DATA: Begin

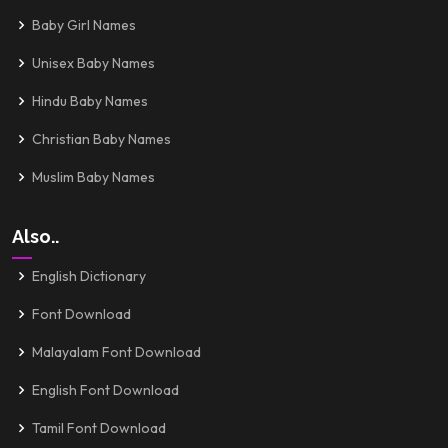
Baby Girl Names
Unisex Baby Names
Hindu Baby Names
Christian Baby Names
Muslim Baby Names
Also..
English Dictionary
Font Download
Malayalam Font Download
English Font Download
Tamil Font Download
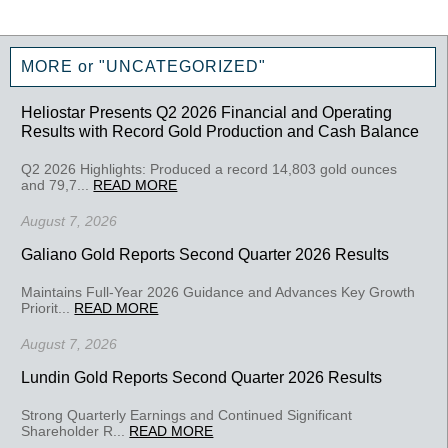
MORE or "UNCATEGORIZED"
Heliostar Presents Q2 2026 Financial and Operating
Results with Record Gold Production and Cash Balance
Q2 2026 Highlights: Produced a record 14,803 gold ounces
and 79,7...
READ MORE
August 7, 2026
Galiano Gold Reports Second Quarter 2026 Results
Maintains Full-Year 2026 Guidance and Advances Key Growth
Priorit...
READ MORE
August 7, 2026
Lundin Gold Reports Second Quarter 2026 Results
Strong Quarterly Earnings and Continued Significant
Shareholder R...
READ MORE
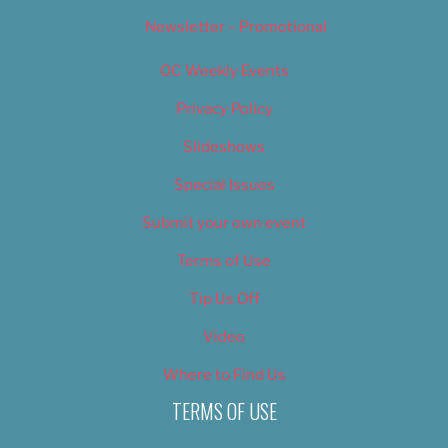
Newsletter – Promotional
OC Weekly Events
Privacy Policy
Slideshows
Special Issues
Submit your own event
Terms of Use
Tip Us Off
Video
Where to Find Us
TERMS OF USE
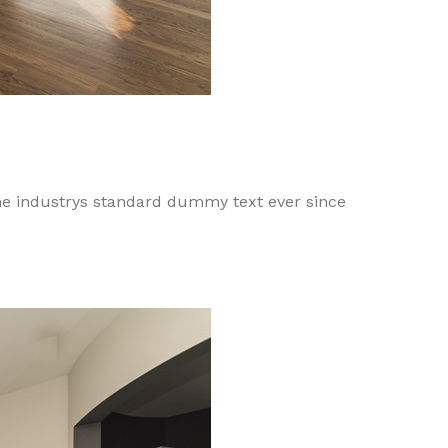
he industrys standard dummy text ever since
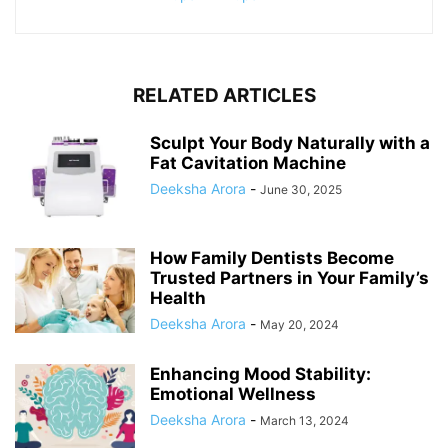
RELATED ARTICLES
Sculpt Your Body Naturally with a
Fat Cavitation Machine
Deeksha Arora
-
June 30, 2025
How Family Dentists Become
Trusted Partners in Your Family’s
Health
Deeksha Arora
-
May 20, 2024
Enhancing Mood Stability:
Emotional Wellness
Deeksha Arora
-
March 13, 2024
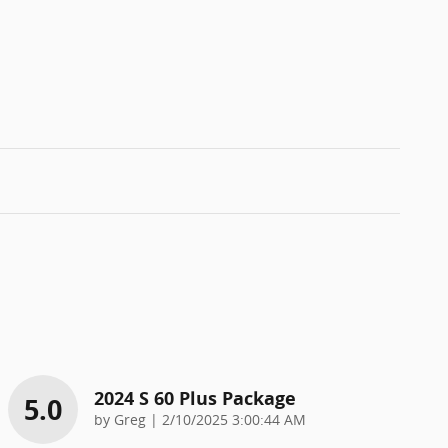
2024 S 60 Plus Package
5.0
on
by
Greg
|
2/10/2025 3:00:44 AM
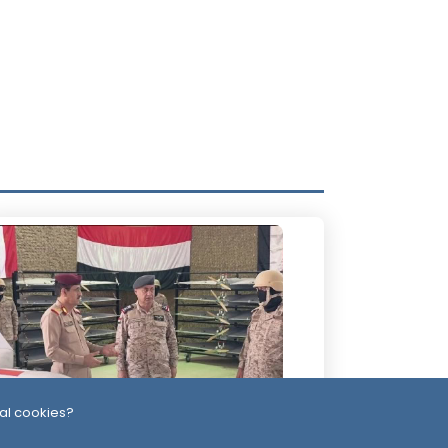
al cookies?
 Days ago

DATA: End

Although the records contain pictures, the copy should hold only their text, reproduced exactly.

» THE COMPLETED TASK
Baby Girl Names
Unisex Baby Names
Hindu Baby Names
Christian Baby Names
Muslim Baby Names
Also..
English Dictionary
Font Download
Malayalam Font Download
English Font Download
Tamil Font Download
MORE or "UNCATEGORIZED"
Heliostar Presents Q2 2026 Financial and Operating
Results with Record Gold Production and Cash Balance
Q2 2026 Highlights: Produced a record 14,803 gold ounces
and 79,7...
READ MORE
August 7, 2026
Galiano Gold Reports Second Quarter 2026 Results
Maintains Full-Year 2026 Guidance and Advances Key Growth
Priorit...
READ MORE
August 7, 2026
Lundin Gold Reports Second Quarter 2026 Results
Strong Quarterly Earnings and Continued Significant
Shareholder R...
READ MORE
Newsletter – Promotional
OC Weekly Events
Privacy Policy
Slideshows
Special Issues
Submit your own event
Terms of Use
Tip Us Off
Video
Where to Find Us
TERMS OF USE
he industrys standard dummy text ever since
RELATED ARTICLES
Sculpt Your Body Naturally with a
Fat Cavitation Machine
Deeksha Arora
-
June 30, 2025
How Family Dentists Become
Trusted Partners in Your Family’s
Health
Deeksha Arora
-
May 20, 2024
Enhancing Mood Stability:
Emotional Wellness
Deeksha Arora
-
March 13, 2024
2024 S 60 Plus Package
5.0
on
by
Greg
|
2/10/2025 3:00:44 AM
al cookies?
 Days ago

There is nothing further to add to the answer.